Bertanya dalil bagi seorang mukmin yang sifatnya seperti Ar-Robi’ bin Sulaiman Al-Murodi (murid Asy-Syafi’i) adalah cermin ketakwaan, karena dalam beramal tidak ingin didasarkan pada hawa nafsu, atau adat istiadat, atau tradisi, atau pertimbangan akal manusia. Beliau dalam beramal benar-benar ingin membuktikan berdasarkan hujjah bahwa Allah ridha dengan amal tersebut, Allah senang dengan amal itu, dan menjanjikan balasan baik bagi siappun yang melakukannya. Dengan kata lain, dalam beramal beliau benar-benar memiliki ihtisab (الاحتساب), yakni beramal atas dasar kesadaran hubungan dengan Allah yang menjanjikan ganjaran atas amal tertentu, atas dasar nur dan petunjuk Allah, dan atas dasar hujjah yang benar.

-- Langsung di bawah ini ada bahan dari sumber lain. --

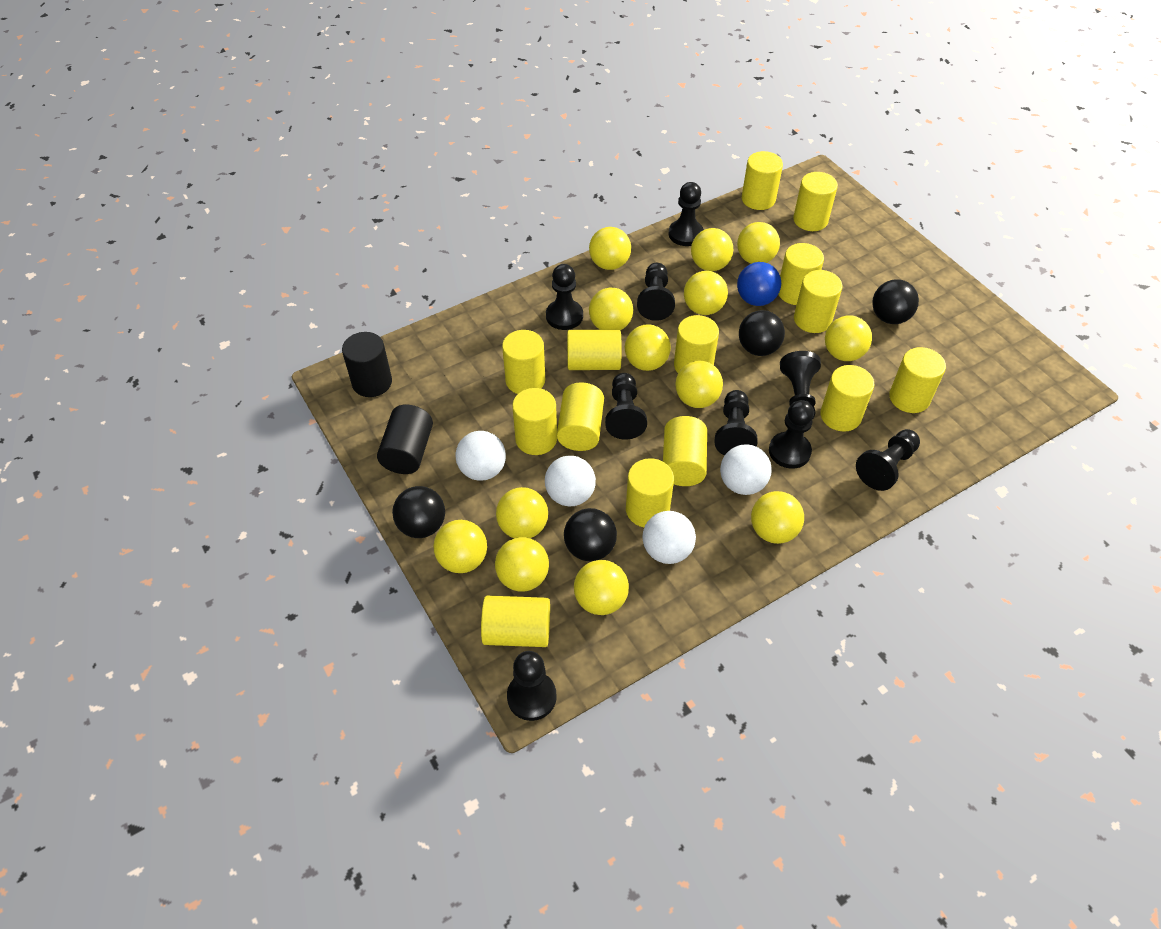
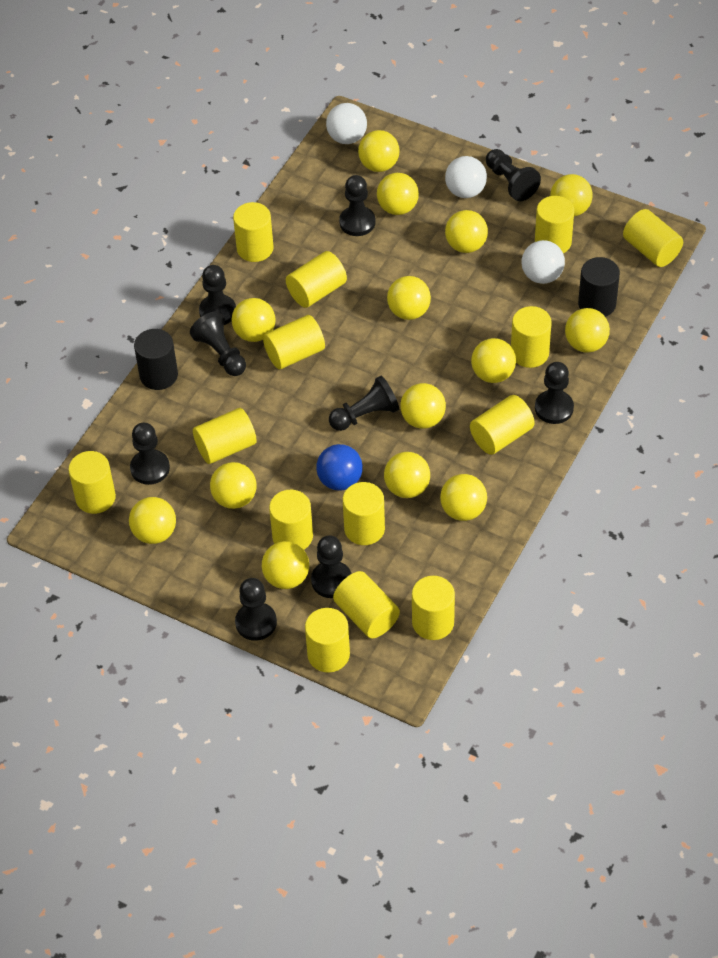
black ball: [392,486,445,538] [564,508,617,561] [739,310,785,356] [872,279,919,324] = 4 -> none = 0
white ball: [455,431,506,481] [545,456,596,506] [642,511,696,564] [720,444,772,495] = 4 -> [326,103,367,144] [445,156,487,198] [521,240,565,284] = 3
yellow ball: [433,520,487,573] [495,537,549,592] [496,487,548,538] [574,560,629,615] [589,227,631,270] [589,288,633,330] [625,324,671,371] [675,361,723,408] [684,271,728,315] [691,228,733,271] [737,222,780,264] [751,491,804,544] [825,315,872,361] = 13 -> [129,497,176,544] [210,462,257,509] [232,298,275,342] [262,541,309,589] [358,130,400,172] [377,173,419,215] [384,452,430,498] [387,276,431,320] [400,383,446,429] [440,474,487,521] [445,210,488,253] [471,338,516,383] [550,174,593,217] [565,308,610,353] = 14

Suasana seperti inilah yang terjadi dalam majelis-majelis ilmu imam Asy-Syafi’i. Muridnya bertanya dalil atas dasar ketakwaan dan sang guru juga menjawab berdasarkan dalil atas dasar ketakwaan. Berikut ini contoh suasana itu sebagaimana dilukiskan dalam kitab Al-Umm,
“Aku (Ar-Robi’ bin Sulaiman Al-Murodi) bertanya kepada Asy-Syafi’i tentang sujud pada ayat إِذَا السَّمَاءُ انْشَقَّتْ maka belau menjawab, dalam ayat tersebut (disyariatkan sujud (tilawah). Aku bertanya, “Apa hujjahnya bahwa dalam ayat tersebut ada (syariat) sujud?”. Asy-Syafi’i menjawab, “Malik memberitahu kami dari Abdullah bin Yazid Maula Al-Aswad bin Sufyan, dari Abu Salamah bin Abdurrahman bahwasanya Abu Hurairah membacakan untuk mereka إِذَا السَّمَاءُ انْشَقَّتْ lalu beliau bersujud karena ayat tersebut. Ketika beliau selesai, beliau memberitahu mereka bahwa Rasulullah shallahu ‘alaihi wasallam sujud karena ayat tersebut” (Al-Umm, juz 7 hlm 212)
Jadi, idealnya seorang dai atau ulama jangan sampai risih apalagi jengkel jika ditagih dan ditanya dalil oleh kaum muslimin yang benar-benar ingin beramal karena Allah. Karena menjelaskan dalil memang menjadi tugasnya. Allah memberi nikmat ilmu kepada seorang dai/ulama untuk diajarkan dan dijelaskan dengan senang hati ketika dibutuhkan. Menolak menjelaskaan dalil suatu permasalahan secara mutlak justru malah berbahaya dalam konteks ketakwaan karena akan memicu taklid buta, menumpulkan nalar kritis islami, dan menyuburkan ashobiyyah golongan.
Hanya saja penyebutan dalil fatwa tidak menjadi keharusan dalam kasus-kasus tertentu seperti dalam hukum peradilan, fatwa cepat, kajian cepat dan semisalnya. Dalam kondisi ini seorang murid harus mengikuti aturan guru, kapan boleh bertanya dalil dan kapan harus menundanya karena terkait dengan manajemen majelis. Nabi Musa diharuskan taat dengan aturan “manajerial” Khodhir sebagai sang guru untuk tidak bertanya sebelum dijelaskan ketika Nabi Musa memohon untuk menimba ilmu kepada beliau.